Text:
::::::::
1974-75-76, c. 33, s. 149.

156. The Director may, on application of a corporation, authorize the corporation to omit from its financial statements any item prescribed, or to dispense with the publication of any particular financial statement prescribed, and the Director may, if the Director reasonably believes that disclosure of the information contained in the statements would be detrimental to the corporation, permit the omission on any reasonable conditions that the Director thinks fit.

R.S., 1985, c. C-44, s. 156; 2001, c. 14, s. 74.

157. (1) A corporation shall keep at its registered office a copy of the financial statements of each of its subsidiary bodies corporate and of each body corporate the accounts of which are consolidated in the financial statements of the corporation.

Examination

(2) Shareholders of a corporation and their personal representatives may on request examine the statements referred to in subsection (1) during the usual business hours of the corporation and may make extracts free of charge.

Barring examination

(3) A corporation may, within fifteen days of a request to examine under subsection (2), apply to a court for an order barring the right of any person to so examine, and the court may, if it is satisfied that such examination would be detrimental to the corporation or a subsidiary body corporate, bar such right and make any further order it thinks fit.

Notice to Director

(4) A corporation shall give the Director and the person asking to examine under subsection (2) notice of an application under subsection (3), and the Director and such person may appear and be heard in person or by counsel.

R.S., 1985, c. C-44, s. 157; 2001, c. 14, s. 75.

158. (1) The directors of a corporation shall approve the financial statements referred to in section 155 and the approval shall be evidenced by the manual signature of one or more directors or a facsimile of the signatures reproduced in the statements.

Condition precedent

(2) A corporation shall not issue, publish or circulate copies of the financial statements referred to in section 155 unless the financial statements are

(a) approved and signed in accordance with subsection (1); and

(b) accompanied by the report of the auditor of the corporation, if any.

R.S., 1985, c. C-44, s. 158; 2001, c. 14, s. 76.

159. (1) A corporation shall, not less than twenty-one days before each annual meeting of shareholders or before the signing of a resolution under paragraph 142(1)(b) in lieu of the annual meeting, send a copy of the documents referred to in section 155 to each shareholder, except to a shareholder who has informed the corporation in writing that he or she does not want a copy of those documents.

Offence

(2) A corporation that, without reasonable cause, fails to comply with subsection (1) is guilty of an offence and liable on summary conviction to a fine not exceeding five thousand dollars.

R.S., 1985, c. C-44, s. 159; 2001, c. 14, s. 135(E).

160. (1) A distributing corporation, any of the issued securities of which remain outstanding and are held by more than one person, shall send a copy of the documents referred to in section 155 to the Director

(a) not less than twenty-one days before each annual meeting of shareholders, or without delay after a resolution referred to in paragraph 142(1)(b) is signed; and

(b) in any event within fifteen months after the last preceding annual meeting should have been held or a resolution in lieu of the meeting should have been signed, but no later than six months after the end of the corporation’s preceding financial year.
::::::::
Assignment: According to the statute excerpt, how many days after a request to examine does a corporation have to apply to a court for an order barring that examination? The lines after this point have no connection to the statute excerpt.

Material provided:
::::::::
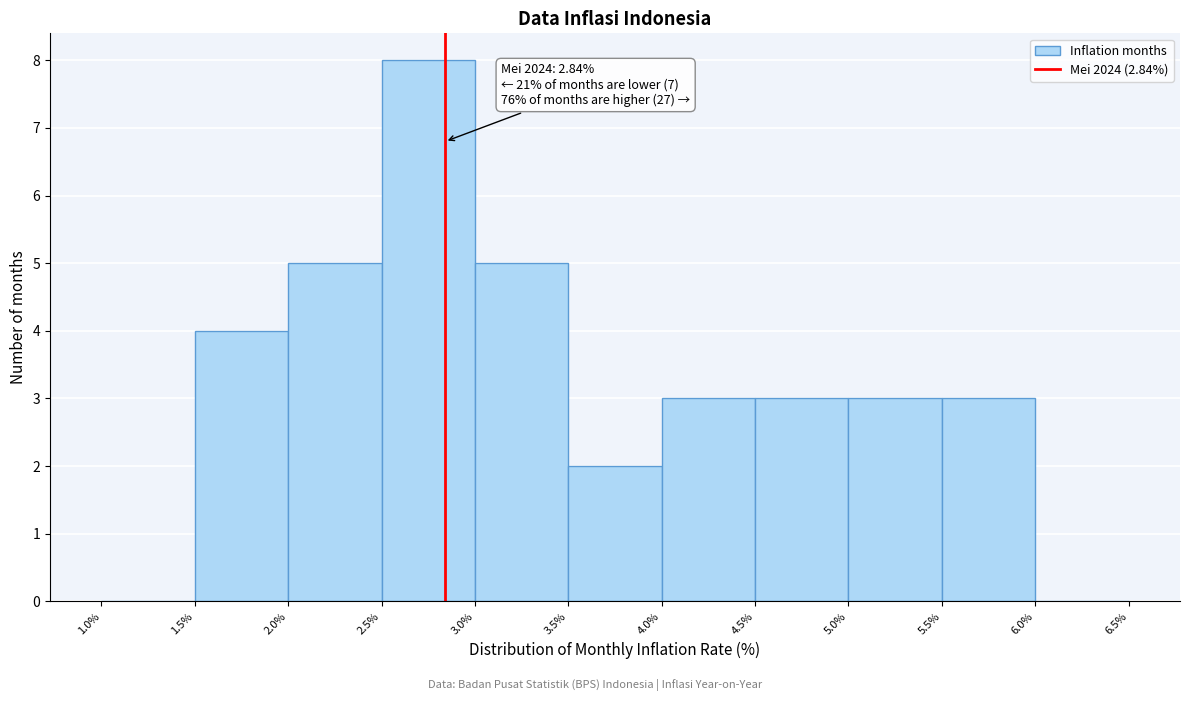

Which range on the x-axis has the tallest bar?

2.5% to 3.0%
::::::::
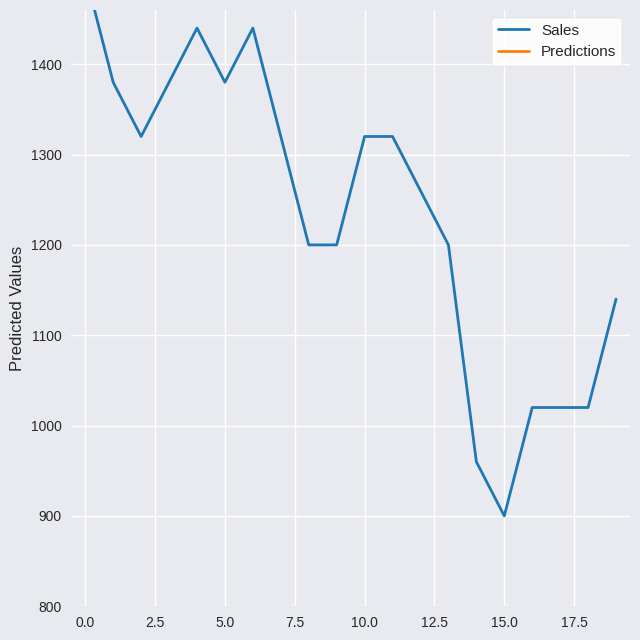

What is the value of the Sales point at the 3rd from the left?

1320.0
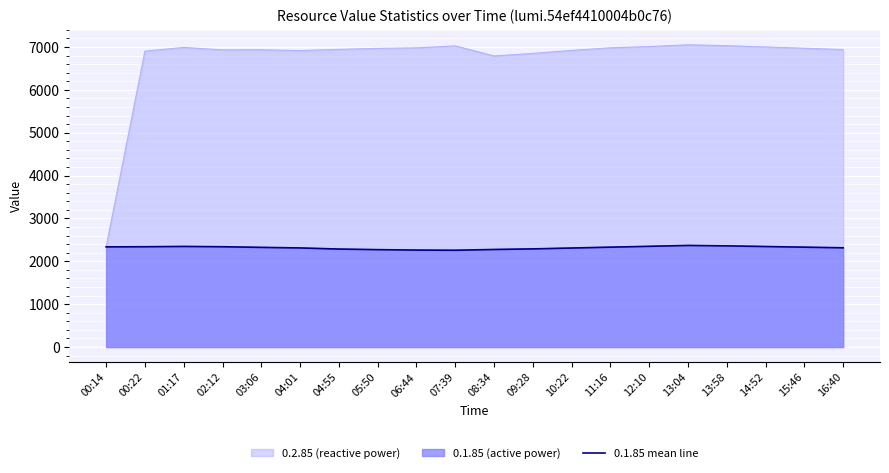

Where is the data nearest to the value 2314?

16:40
::::::::
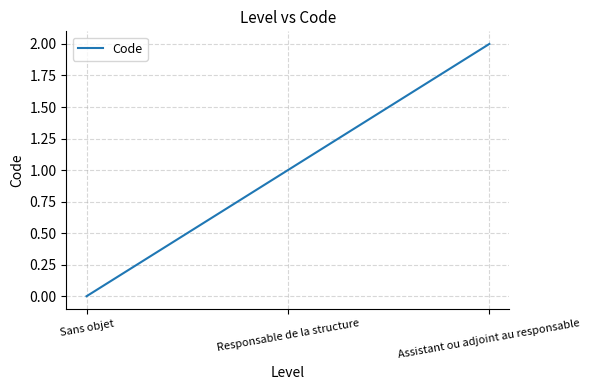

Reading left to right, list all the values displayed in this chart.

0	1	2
::::::::
Solved problem: Fifteen days.